#### [Task description]
Repeat every line of text in the material below word for word, keeping each on its own line, and leave the pictures out of your answer.

#### [The input]
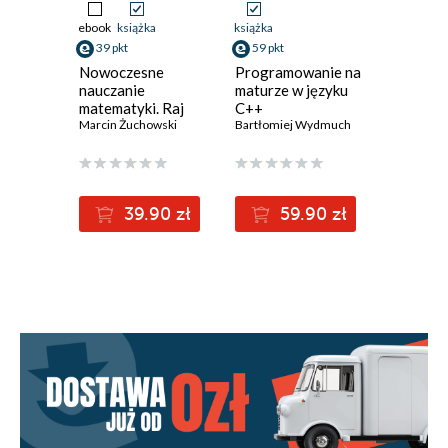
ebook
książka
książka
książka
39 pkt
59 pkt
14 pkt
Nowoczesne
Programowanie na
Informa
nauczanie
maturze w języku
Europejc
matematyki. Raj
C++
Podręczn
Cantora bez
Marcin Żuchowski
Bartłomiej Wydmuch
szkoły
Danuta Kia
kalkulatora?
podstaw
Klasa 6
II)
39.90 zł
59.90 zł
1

#### [Result of this exercise]
ebook
książka
książka
książka
39 pkt
59 pkt
14 pkt
Nowoczesne
Programowanie na
Informa
nauczanie
maturze w języku
Europejc
matematyki. Raj
C++
Podręczn
Cantora bez
Marcin Żuchowski
Bartłomiej Wydmuch
szkoły
Danuta Kia
kalkulatora?
podstaw
Klasa 6
II)
39.90 zł
59.90 zł
1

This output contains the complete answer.